[Dataset excerpts]
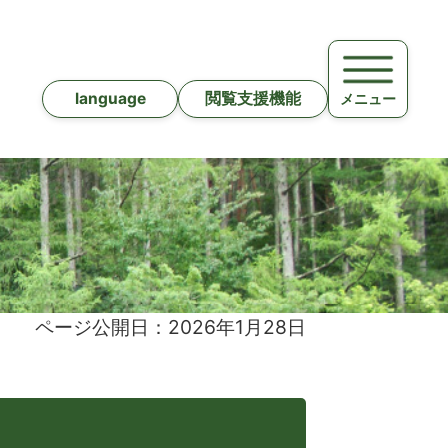
language
閲覧支援機能
メニュー
ページ公開日：2026年1月28日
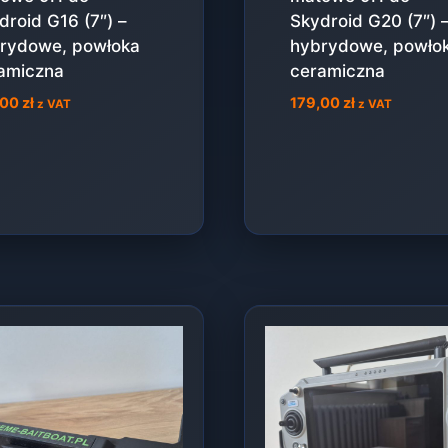
droid G16 (7″) –
Skydroid G20 (7″) 
rydowe, powłoka
hybrydowe, powło
amiczna
ceramiczna
,00
zł
179,00
zł
z VAT
z VAT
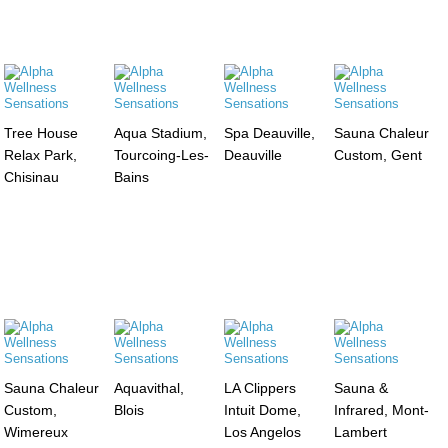
Tree House
Aqua Stadium,
Spa Deauville,
Sauna Chaleur
Relax Park,
Tourcoing-Les-
Deauville
Custom, Gent
Chisinau
Bains
Sauna Chaleur
Aquavithal,
LA Clippers
Sauna &
Custom,
Blois
Intuit Dome,
Infrared, Mont-
Wimereux
Los Angelos
Lambert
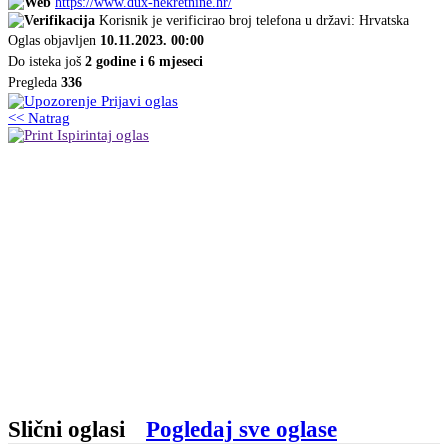
https://www.dux-nekretnine.hr/
Korisnik je verificirao broj telefona u državi: Hrvatska
Oglas objavljen
10.11.2023. 00:00
Do isteka još
2 godine i 6 mjeseci
Pregleda
336
Prijavi oglas
<< Natrag
Ispirintaj oglas
Slični oglasi
Pogledaj sve oglase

EXERCISE GOAL
Transcribe every entry exactly, leaving out the pictures.

PROBLEM SOLUTION
language
閲覧支援機能
メニュー
ページ公開日：2026年1月28日
droid G16 (7″) –
Skydroid G20 (7″) 
rydowe, powłoka
hybrydowe, powło
amiczna
ceramiczna
,00
zł
179,00
zł
z VAT
z VAT
Tree House
Aqua Stadium,
Spa Deauville,
Sauna Chaleur
Relax Park,
Tourcoing-Les-
Deauville
Custom, Gent
Chisinau
Bains
Sauna Chaleur
Aquavithal,
LA Clippers
Sauna &
Custom,
Blois
Intuit Dome,
Infrared, Mont-
Wimereux
Los Angelos
Lambert
https://www.dux-nekretnine.hr/
Korisnik je verificirao broj telefona u državi: Hrvatska
Oglas objavljen
10.11.2023. 00:00
Do isteka još
2 godine i 6 mjeseci
Pregleda
336
Prijavi oglas
<< Natrag
Ispirintaj oglas
Slični oglasi
Pogledaj sve oglase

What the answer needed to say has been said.